Kermit the frog is famous not only for talking but for some of the things he said. For instance, “If life were easy, it wouldn’t be difficult.” My favorite is the twist he put on the old adage, “Time flies when you’re having fun.” Kermit twisted that to say, “Time’s fun when you’re having flies.” Now consider a more serious kind of saying and a dangerous kind of twist. One of Jesus’ most famous sayings, long known as “The Golden Rule,” is found in Matthew 7:12 – “Therefore, whatever you want men to do to you, do also to them, for this is the Law and the Prophets.” The word “golden” is sometimes used to mean “superb, of the highest degree of excellence.” The Golden Rule is still golden! It has a most excellent influence on human relationships. More on that in a moment. Sadly, men and women twist the Golden Rule. The oldest and most cynical twist on the Lord’s words says, “Do unto others before they do unto you.” In one online article I read where a man stated explicitly that the Golden Rule does not work in love relationships (or other relationships, either). Instead of the Golden Rule, he suggested lovers use what he called “The Platinum Rule” which, he said, states that we should do unto others as they would like to be done unto. Somebody else put this twist on the Golden Rule – “Whoever has the gold rules.”

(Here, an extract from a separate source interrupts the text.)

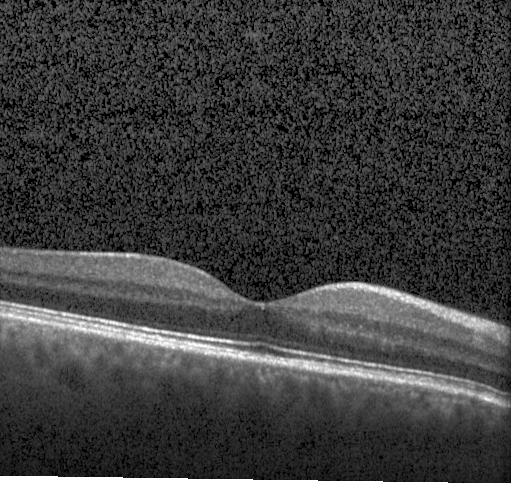 Retinal OCT B-scan; spectral-domain optical coherence tomography; acquired on a Heidelberg Spectralis; horizontal scan through the fovea
Diagnosis: neither CNV, DME, nor drusen.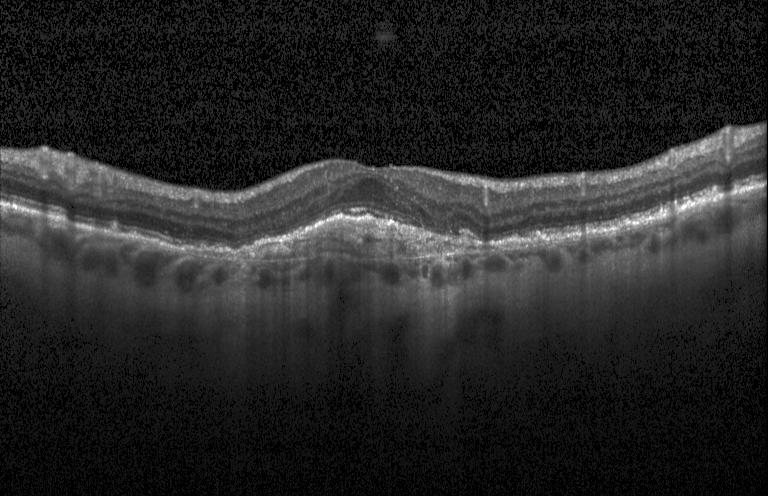

OCT line scan, acquired on a Heidelberg Spectralis. OCT finding: a choroidal neovascular membrane.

Now back to why the Golden Rule is so-called. Simply stated it embodies the highest principle of ethical conduct and behavior ever uttered. When honored, it eliminates the pathologies that plague our nation – hatred, prejudice, enmity, crime and greed. It promotes love, peace, patience, kindness, and the practice of common courtesies and manners. It fosters a forgiving attitude. It simply has a superb effect on human relationships when truly and widely practiced. The Golden Rule is almost universally praised. But like so many of the Lord’s words, men and women have shown much more willingness to praise the teaching that practice it. The reason why is clear. It calls us to be proactive, not reactive. I am to “do [also] to them” what I want them to do to me, not “do to them WHAT they do to me.” Cain would never have wanted Abel to murder him, but he killed Abel anyway (Genesis 4). Judas would never have wanted Jesus or anyone else to betray him, but he walked right up to the Lord and betrayed Him with a kiss (Luke 22:48). We want others to forgive us, but sometimes we are slow to forgive. We want others to be truthful with us, but are we always straight up with them? Our tendency is to be reactionary. If someone is kind to us, we may (or may not) be kind to them. But if they are unkind to us, why should we continue to be kind to them? When people push on us, why not push back? If someone takes an eye, we sometimes end up taking an eye and an ear or maybe more. We are directed by God’s Spirit, “Bless those who persecute you; bless and do not curse” (Romans 12:14) – and just three verses later at verse 17 we read, “Repay no one evil for evil.” When our reaction to bad treatment by others is based on feelings and emotions alone, we are on dangerous ground. We turn control of our attitude and conduct over to them, and convince ourselves our own bad behavior is their fault. But what if, just what if, we all treated others – in every relationship and in every situation – the way we want to be treated? Whether the other person changed or not, we would be changed to be more like Christ – and that ALWAYS makes the world a better place. That’s why it’s called the “Golden Rule!